Questo imbarazzato travestimento della realtà finisce però col rendere ambigua e quindi falsa la relazione della scienza con l'ostinata morte, vista sempre come un avversario da sopprimere (cosa in realtà impossibile), e non come un aspetto con il quale continuamente trattare e convivere. Mi viene in mente il diktat posto dal professor Veronesi a un'impegnata esponente della società milanese, assicurandole che se non avesse sottoposto subito alla chemioterapia il suo tumore sarebbe morta di lì a pochi mesi.
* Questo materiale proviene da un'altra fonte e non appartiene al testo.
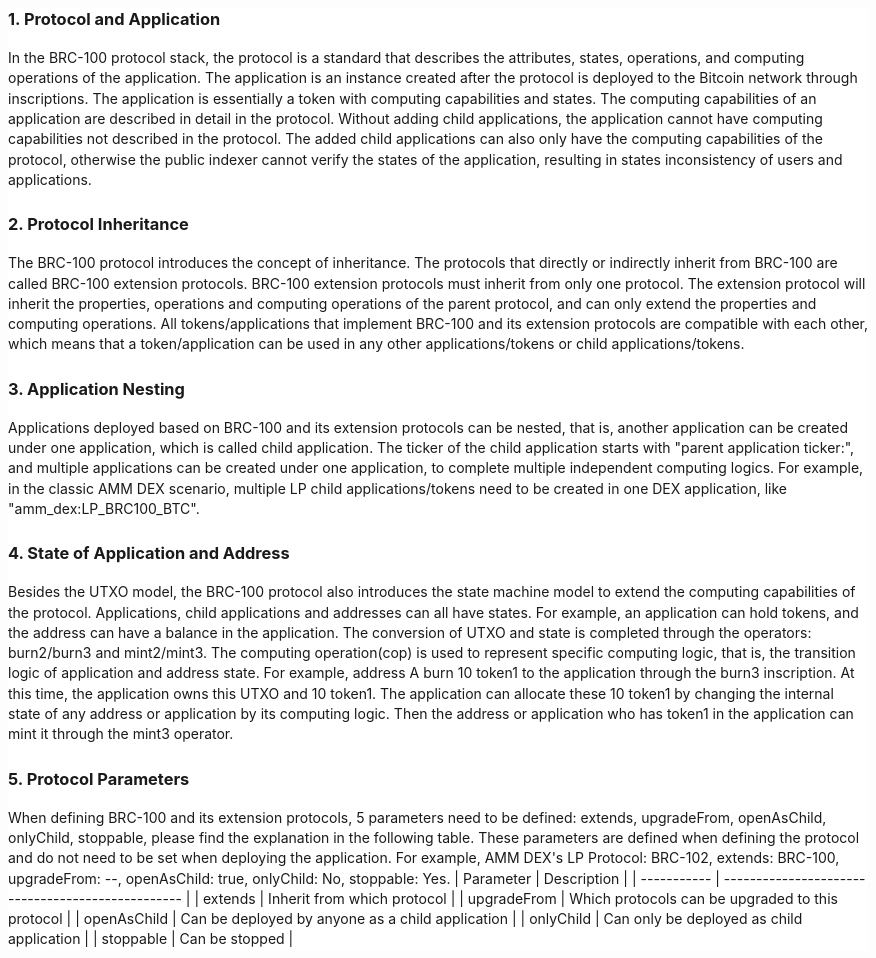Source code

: ### 1. Protocol and Application

In the BRC-100 protocol stack, the protocol is a standard that describes the attributes, states, operations, and computing operations of the application. The application is an instance created after the protocol is deployed to the Bitcoin network through inscriptions. The application is essentially a token with computing capabilities and states. The computing capabilities of an application are described in detail in the protocol. Without adding child applications, the application cannot have computing capabilities not described in the protocol. The added child applications can also only have the computing capabilities of the protocol, otherwise the public indexer cannot verify the states of the application, resulting in states inconsistency of users and applications.

### 2. Protocol Inheritance

The BRC-100 protocol introduces the concept of inheritance. The protocols that directly or indirectly inherit from BRC-100 are called BRC-100 extension protocols. BRC-100 extension protocols must inherit from only one protocol. The extension protocol will inherit the properties, operations and computing operations of the parent protocol, and can only extend the properties and computing operations. All tokens/applications that implement BRC-100 and its extension protocols are compatible with each other, which means that a token/application can be used in any other applications/tokens or child applications/tokens.

### 3. Application Nesting

Applications deployed based on BRC-100 and its extension protocols can be nested, that is, another application can be created under one application, which is called child application. The ticker of the child application starts with "parent application ticker:", and multiple applications can be created under one application, to complete multiple independent computing logics. For example, in the classic AMM DEX scenario, multiple LP child applications/tokens need to be created in one DEX application, like "amm_dex:LP_BRC100_BTC".

### 4. State of Application and Address

Besides the UTXO model, the BRC-100 protocol also introduces the state machine model to extend the computing capabilities of the protocol. Applications, child applications and addresses can all have states. For example, an application can hold tokens, and the address can have a balance in the application. The conversion of UTXO and state is completed through the operators: burn2/burn3 and mint2/mint3. The computing operation(cop) is used to represent specific computing logic, that is, the transition logic of application and address state. For example, address A burn 10 token1 to the application through the burn3 inscription. At this time, the application owns this UTXO and 10 token1. The application can allocate these 10 token1 by changing the internal state of any address or application by its computing logic. Then the address or application who has token1 in the application can mint it through the mint3 operator.

### 5. Protocol Parameters

When defining BRC-100 and its extension protocols, 5 parameters need to be defined: extends, upgradeFrom, openAsChild, onlyChild, stoppable, please find the explanation in the following table. These parameters are defined when defining the protocol and do not need to be set when deploying the application. For example, AMM DEX's LP Protocol: BRC-102, extends: BRC-100, upgradeFrom: --, openAsChild: true, onlyChild: No, stoppable: Yes.
| Parameter   | Description                                       |
| ----------- | ------------------------------------------------- |
| extends     | Inherit  from which protocol                      |
| upgradeFrom | Which  protocols can be upgraded to this protocol |
| openAsChild | Can  be deployed by anyone as a child application |
| onlyChild   | Can  only be deployed as child application        |
| stoppable   | Can  be stopped                                   |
Lei però decise di curarsi con le terapie oncologiche steineriane a base di vischio e altri rimedi naturali e visse per oltre quarant'anni una vita attiva e piena di interessi, affrontando altri tumori e curandoli con gli stessi protocolli; fino a pochi mesi fa, quando morì, pochi anni prima dei cento. Non a caso in molti paesi europei quei rimedi sono riconosciuti e parzialmente rimborsati dai servizi sanitari nazionali.
Agli evidenti limiti del progresso tecnoscientifico (riconosciuti peraltro da decenni dal più saldo pensiero scientifico) si oppongono però le forze politiche più legate alla vecchie ideologie di fine ottocento e primi novecento. Le loro mitologie vedono il progresso come un fatto materiale ed in gran parte tecnico, e non come ricerca complessiva di un'esistenza piena e più soddisfacente possibile, che coinvolge tutte le potenzialità umane. Così queste posizioni, abbracciate da quasi tutta la sinistra, ma tutt'altro che assenti anche a destra, si oppongono ostinatamente ad ogni apertura verso tutte le forze presenti nell'esistenza umana, comprese quelle spirituali e quelle naturali. È in realtà ancora la visione del tardo positivismo ottocentesco, con i suoi miti dell'invincibile potenza della razionalità umana di cui si abbeverarono i regimi autoritari di sinistra e di destra. Così si sbandiera una transizione ecologica che (con ragioni anche forti ma presentate in toni già retorici) rischia di mettere in crisi interi settori produttivi e per strada masse importanti di lavoratori, ma contemporaneamente si continua a considerare la natura e le sue risorse, anche cognitive, fisiche e spirituali come retaggi di antiche ignoranze. Si dimostra così di non conoscere l'attualità dei saperi di sempre, ben nota invece alle forme più avanzate e efficienti di capitalismo, produzione, pensiero e forme di vita.
Non caso l'unica indicazione fornita è difensiva: "immunizzarsi". Impegnarsi a diventare forti, e quindi puliti, fuori e dentro, sarebbe forse meglio. Certo è più impegnativo. Tuttavia l'iniezione, come si vede, non basta.